[Saved entries]
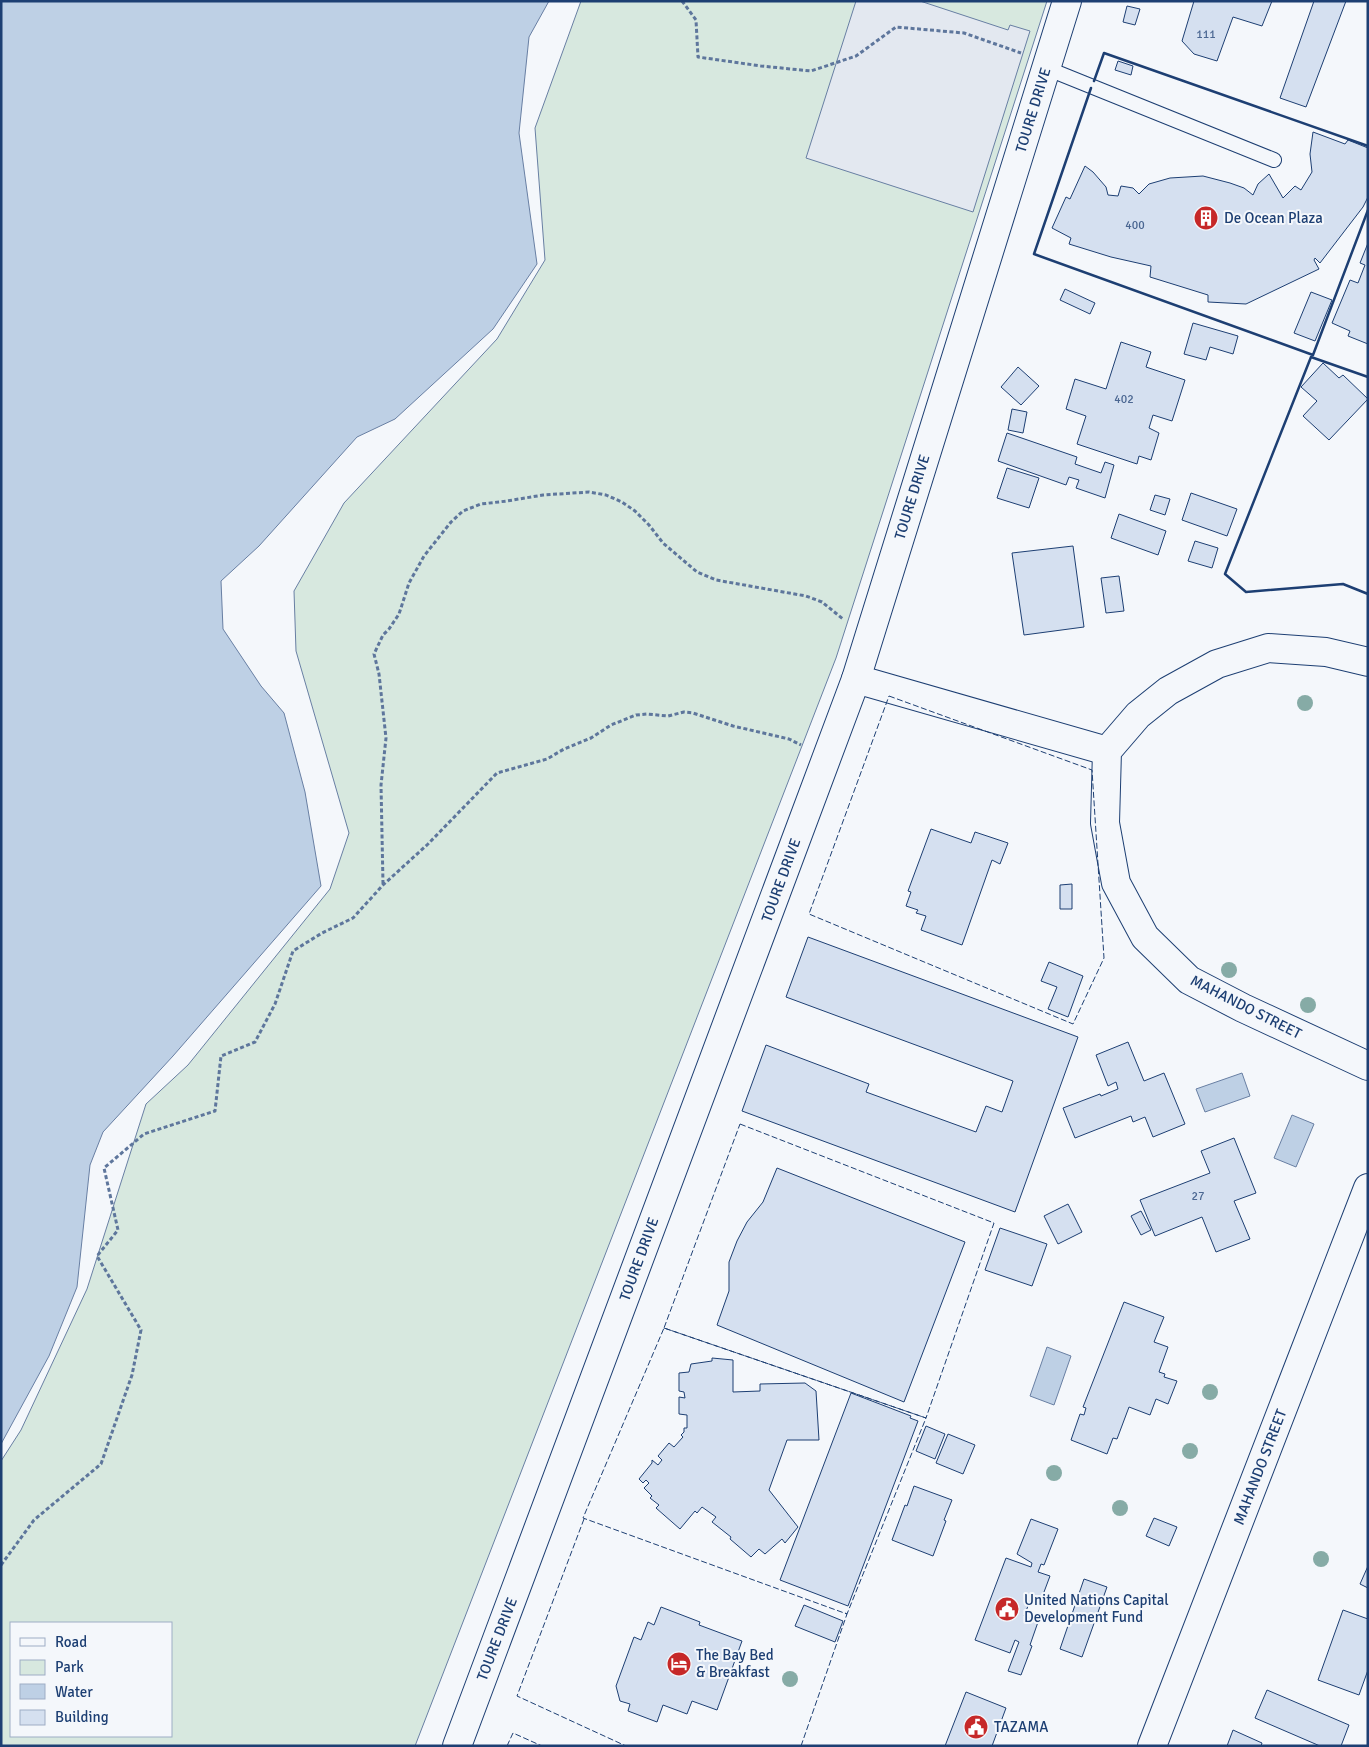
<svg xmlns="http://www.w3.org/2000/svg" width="1369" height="1747" font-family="Signika,sans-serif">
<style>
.green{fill:#d7e8df;stroke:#687fa3;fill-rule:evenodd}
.parking{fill:#e3e8f0;stroke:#687fa3}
.water{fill:#bed0e5;stroke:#687fa3}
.building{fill:#d5e0f0;stroke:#1d3f73}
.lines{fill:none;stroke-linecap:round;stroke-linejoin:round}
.lane-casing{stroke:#1d3f73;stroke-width:16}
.street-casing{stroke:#1d3f73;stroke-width:30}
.secondary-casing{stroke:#1d3f73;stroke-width:30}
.path{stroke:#5e769c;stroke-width:3;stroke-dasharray:4 2.5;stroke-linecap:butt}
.lane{stroke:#f4f7fb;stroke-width:14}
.street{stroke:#f4f7fb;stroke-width:28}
.secondary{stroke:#f4f7fb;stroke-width:28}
.fence{stroke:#1d3f73;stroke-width:1;stroke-dasharray:6 2.5;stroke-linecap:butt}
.wall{stroke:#1d3f73;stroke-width:2.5}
.tree{fill:#86aba6}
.labels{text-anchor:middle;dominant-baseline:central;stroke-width:4;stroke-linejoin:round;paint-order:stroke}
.number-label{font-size:12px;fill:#4b6792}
.street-label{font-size:15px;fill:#1d3f73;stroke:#f4f7fb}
.poi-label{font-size:15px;fill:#1d3f73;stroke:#f4f7fb;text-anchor:start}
</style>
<rect width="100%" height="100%" fill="#f4f7fb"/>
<path class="green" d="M581 1H1047L836 658 415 1746H1V1461L21 1430 87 1289 146 1104 188 1065 330 889 349 833 296 651 294 591 344 503 497 339 545 260 535 128ZM11 1623H171V1736H11Z"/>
<polygon class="parking" points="856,1 920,1 1008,30 1010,25 1030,31 973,212 806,158"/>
<g class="water">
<polygon points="1,1 549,1 529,37 519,133 537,264 493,329 395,419 357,437 259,546 221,581 223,629 261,686 284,713 305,792 321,886 173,1056 103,1132 90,1165 77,1287 49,1356 1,1444"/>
<polygon points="1242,1073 1250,1096 1205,1112 1196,1089"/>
<polygon points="1292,1115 1314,1124 1296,1167 1274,1158"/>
<polygon points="1047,1347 1071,1356 1054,1405 1030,1396"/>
</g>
<g class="building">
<polygon points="1194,1 1272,1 1262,26 1233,17 1217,61 1194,54 1182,41"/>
<polygon points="1314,1 1346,1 1306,107 1280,98"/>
<polygon points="1127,6 1140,9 1135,25 1123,22"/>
<polygon points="1118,61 1133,66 1131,75 1115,70"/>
<polygon points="1313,132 1345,144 1348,140 1368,148 1368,197 1363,207 1320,263 1315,258 1314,260 1319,269 1246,304 1208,302 1208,295 1150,277 1151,266 1111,257 1069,244 1071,238 1052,228 1066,197 1070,199 1085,166 1093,172 1106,187 1108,195 1118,196 1121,186 1133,188 1139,194 1149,184 1170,178 1203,176 1230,183 1244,188 1253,195 1258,184 1269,174 1283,198 1295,186 1301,190 1312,172 1310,154"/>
<polygon points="1368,243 1368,344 1348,336 1350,331 1332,323 1350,280 1358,283 1365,265 1360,263"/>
<polygon points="1065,289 1095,303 1090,314 1060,300"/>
<polygon points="1311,292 1332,300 1315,341 1294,333"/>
<polygon points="1193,323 1238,336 1233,354 1210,347 1206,360 1184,354"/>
<polygon points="1121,342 1151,352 1146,367 1185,380 1172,421 1153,415 1149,428 1159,433 1151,460 1139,456 1137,464 1077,444 1086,416 1066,409 1075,379 1106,389"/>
<polygon points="1323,363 1339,378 1343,375 1368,399 1329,440 1303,416 1317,401 1301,387"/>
<polygon points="1018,367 1039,386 1021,405 1001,387"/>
<polygon points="1012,409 1027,412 1023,433 1008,430"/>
<polygon points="1007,433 1077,457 1075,464 1101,473 1105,462 1114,465 1105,498 1076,488 1079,480 1069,477 1066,485 998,461"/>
<polygon points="1007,468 1039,478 1029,508 997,498"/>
<polygon points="1191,493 1237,509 1227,536 1182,520"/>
<polygon points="1155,495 1170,499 1165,515 1150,510"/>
<polygon points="1119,514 1166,531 1158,555 1111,538"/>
<polygon points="1195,541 1218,548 1212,568 1188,561"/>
<polygon points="1073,546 1084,627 1024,635 1012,553"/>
<polygon points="1119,576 1124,611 1106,613 1101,578"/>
<polygon points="931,829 971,843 975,832 1008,843 1000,864 992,860 962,945 921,930 926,916 916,913 918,910 906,906 911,892 908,891"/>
<polygon points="1072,884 1072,909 1060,909 1060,885"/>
<polygon points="808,937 1078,1037 1015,1212 742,1111 766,1045 869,1084 866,1092 976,1132 986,1106 1002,1112 1013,1081 786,997"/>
<polygon points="1049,962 1083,976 1068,1017 1048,1009 1057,987 1041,981"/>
<polygon points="1128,1042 1144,1081 1164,1073 1185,1124 1153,1137 1145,1117 1133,1122 1131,1116 1075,1138 1063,1108 1100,1094 1101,1096 1118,1089 1116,1082 1108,1086 1096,1055"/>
<polygon points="1234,1138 1256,1193 1234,1201 1250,1239 1216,1252 1202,1217 1155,1236 1140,1200 1210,1173 1201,1151"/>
<polygon points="777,1168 965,1242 904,1402 717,1325 729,1291 729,1262 737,1241 747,1222 763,1202"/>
<polygon points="1068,1204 1082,1232 1058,1244 1044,1216"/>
<polygon points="1141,1211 1151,1230 1141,1235 1131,1216"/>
<polygon points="1000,1228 1047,1244 1032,1286 985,1270"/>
<polygon points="1124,1302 1164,1317 1154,1342 1168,1347 1159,1372 1165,1374 1164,1377 1177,1381 1168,1404 1156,1399 1150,1415 1129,1407 1117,1439 1113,1438 1107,1454 1071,1440 1080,1414 1084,1415 1086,1408 1083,1407"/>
<polygon points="712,1358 733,1360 733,1392 760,1391 760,1384 805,1383 816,1391 819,1440 787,1440 769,1490 798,1527 785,1543 782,1539 765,1554 759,1549 751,1557 730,1539 731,1537 712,1522 716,1517 702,1507 697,1513 695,1511 680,1529 656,1508 659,1505 650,1498 652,1496 644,1488 649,1483 646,1480 643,1483 639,1479 652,1463 652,1460 658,1465 662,1460 658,1456 669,1443 674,1447 683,1437 681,1435 684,1432 684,1428 687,1428 687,1415 679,1414 679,1397 685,1398 684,1392 679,1391 679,1373 689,1372 691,1364 712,1361"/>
<polygon points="851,1393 911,1416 910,1418 918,1421 848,1606 780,1580"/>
<polygon points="926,1426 945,1434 935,1459 916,1451"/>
<polygon points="948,1434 975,1445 963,1474 936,1463"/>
<polygon points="914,1486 952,1500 944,1520 946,1521 933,1556 892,1540 905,1505 907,1506"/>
<polygon points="1154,1518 1177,1527 1169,1546 1146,1536"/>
<polygon points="1031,1519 1058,1529 1044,1565 1041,1564 1038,1572 1050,1576 1041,1600 1032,1596 1024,1616 1038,1622 1030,1645 1032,1646 1021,1675 1008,1671 1019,1642 1015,1640 1010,1653 975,1640 1006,1558 1031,1567 1032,1563 1017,1554"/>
<polygon points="1368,1566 1368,1588 1360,1584"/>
<polygon points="1084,1579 1107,1587 1082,1657 1060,1649"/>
<polygon points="804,1605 843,1621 835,1642 795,1626"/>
<polygon points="661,1607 700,1622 699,1625 742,1641 717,1710 692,1701 687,1714 663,1705 657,1722 628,1711 630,1704 620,1701 616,1686 634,1637 641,1640 648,1622 654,1625"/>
<polygon points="1343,1610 1368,1619 1368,1670 1359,1695 1318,1680"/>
<polygon points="1267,1690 1349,1725 1341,1746 1320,1746 1255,1718"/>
<polygon points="966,1692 1006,1708 992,1746 945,1746"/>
<polygon points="1233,1730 1262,1743 1261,1746 1227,1746"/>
</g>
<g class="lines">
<defs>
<polyline id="lane" points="1046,68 1274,160"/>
<g id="street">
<polyline points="1368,662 1326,652 1268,648 1217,664 1168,691 1138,715 1107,751 1105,823 1116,883 1145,937 1189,980 1243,1008 1368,1066"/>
<polyline points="856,679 1107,751"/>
<polyline points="1152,1746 1368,1188"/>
</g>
<polyline id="secondary" points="457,1746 856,679 1067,1"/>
</defs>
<use href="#lane" class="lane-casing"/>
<use href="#street" class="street-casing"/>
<use href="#secondary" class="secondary-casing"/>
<g class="path">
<polyline points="682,1 696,20 698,57 761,66 811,71 856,56 896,27 964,33 1021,53"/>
<polyline points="383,884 381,785 386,738 379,674 374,654 383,635 389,629 399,614 409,583 424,556 451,522 463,511 481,504 507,501 543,495 589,492 606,495 622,502 635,511 649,525 663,543 697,572 716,580 806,596 822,602 843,619"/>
<polyline points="1,1565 34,1520 101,1464 132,1375 141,1330 97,1256 118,1230 104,1168 144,1134 215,1111 221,1056 255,1042 275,1004 293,951 322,933 353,918 383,885 428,844 497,773 547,759 564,749 591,738 611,725 636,715 647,714 668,716 684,712 693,713 733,726 789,739 801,745"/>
</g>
<use href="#lane" class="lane"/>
<use href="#street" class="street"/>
<use href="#secondary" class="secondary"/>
<g class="fence">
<polygon points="889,696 1092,770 1104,958 1073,1024 809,914"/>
<polygon points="740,1124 994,1223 926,1418 664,1328"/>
<polygon points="664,1328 926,1418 847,1614 583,1518"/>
<polyline points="584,1519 517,1696 626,1746"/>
<polyline points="507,1746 513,1733 542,1746"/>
<polyline points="801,1746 847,1614 845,1613"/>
</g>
<g class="wall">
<polyline points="1094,81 1104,53 1368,146"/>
<polyline points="1091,88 1034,254 1313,355 1368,210"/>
<polyline points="1368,377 1311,357 1225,574 1246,592 1343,584 1368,594"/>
</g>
</g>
<g class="tree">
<circle cx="1305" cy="703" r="8"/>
<circle cx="1229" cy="970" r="8"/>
<circle cx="1308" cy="1005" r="8"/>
<circle cx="1210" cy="1392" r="8"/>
<circle cx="1190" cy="1451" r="8"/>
<circle cx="1054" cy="1473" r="8"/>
<circle cx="1120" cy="1508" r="8"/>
<circle cx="1321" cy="1559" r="8"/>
<circle cx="790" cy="1679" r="8"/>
</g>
<defs>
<symbol id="building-disc" viewBox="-11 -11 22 22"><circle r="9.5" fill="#c62828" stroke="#f4f7fb"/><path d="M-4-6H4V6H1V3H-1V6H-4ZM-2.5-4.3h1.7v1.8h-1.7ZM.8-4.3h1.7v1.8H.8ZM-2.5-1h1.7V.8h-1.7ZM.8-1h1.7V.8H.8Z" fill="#fff"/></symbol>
<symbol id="civic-disc" viewBox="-11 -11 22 22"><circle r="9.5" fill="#c62828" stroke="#f4f7fb"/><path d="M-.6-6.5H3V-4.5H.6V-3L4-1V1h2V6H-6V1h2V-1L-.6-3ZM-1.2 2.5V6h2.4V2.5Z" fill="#fff"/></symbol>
<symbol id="hotel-disc" viewBox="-11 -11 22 22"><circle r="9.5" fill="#c62828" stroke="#f4f7fb"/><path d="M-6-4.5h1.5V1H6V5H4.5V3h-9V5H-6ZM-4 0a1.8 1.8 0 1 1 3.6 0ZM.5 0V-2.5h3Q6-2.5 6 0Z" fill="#fff"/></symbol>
</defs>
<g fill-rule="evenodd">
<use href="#building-disc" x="1192" y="204" width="28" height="28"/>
<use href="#civic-disc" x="993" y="1595" width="28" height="28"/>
<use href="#hotel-disc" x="665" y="1650" width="28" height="28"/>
<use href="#civic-disc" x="962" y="1713" width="28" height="28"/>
</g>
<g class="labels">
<g class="number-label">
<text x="1206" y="34">111</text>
<text x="1135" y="225">400</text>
<text x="1124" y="399">402</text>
<text x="1198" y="1196">27</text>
</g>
<g class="street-label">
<text transform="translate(1033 110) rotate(-73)">TOURE DRIVE</text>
<text transform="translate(912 497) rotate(-73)">TOURE DRIVE</text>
<text transform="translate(781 880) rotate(-70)">TOURE DRIVE</text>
<text transform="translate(1246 1007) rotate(27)">MAHANDO STREET</text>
<text transform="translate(639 1259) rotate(-70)">TOURE DRIVE</text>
<text transform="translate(1260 1467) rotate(-69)">MAHANDO STREET</text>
<text transform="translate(497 1639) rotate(-69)">TOURE DRIVE</text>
</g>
<g class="poi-label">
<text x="1224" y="218">De Ocean Plaza</text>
<text x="1024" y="1600">United Nations Capital<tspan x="1024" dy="17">Development Fund</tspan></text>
<text x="696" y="1655">The Bay Bed<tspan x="696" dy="17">&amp; Breakfast</tspan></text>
<text x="994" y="1727">TAZAMA</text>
</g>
</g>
<rect width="1369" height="1747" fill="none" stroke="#1d3f73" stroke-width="5"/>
<rect x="10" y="1622" width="162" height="115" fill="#f4f7fb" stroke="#9eadc5"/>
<rect x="20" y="1638" width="25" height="8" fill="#f4f7fb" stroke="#9eadc5"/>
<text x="55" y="1647" font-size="15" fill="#1d3f73">Road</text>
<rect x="20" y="1660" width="25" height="15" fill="#d7e8df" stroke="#9eadc5"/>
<text x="55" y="1672" font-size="15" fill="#1d3f73">Park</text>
<rect x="20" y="1684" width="25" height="15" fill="#bed0e5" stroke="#9eadc5"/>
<text x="55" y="1697" font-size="15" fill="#1d3f73">Water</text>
<rect x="20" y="1710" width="25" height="15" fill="#d5e0f0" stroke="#9eadc5"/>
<text x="55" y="1722" font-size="15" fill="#1d3f73">Building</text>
</svg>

» What needs to be done
Please give the number of lines in the entries that contain the word "evenodd", and nothing besides it.

» Response to the exercise
2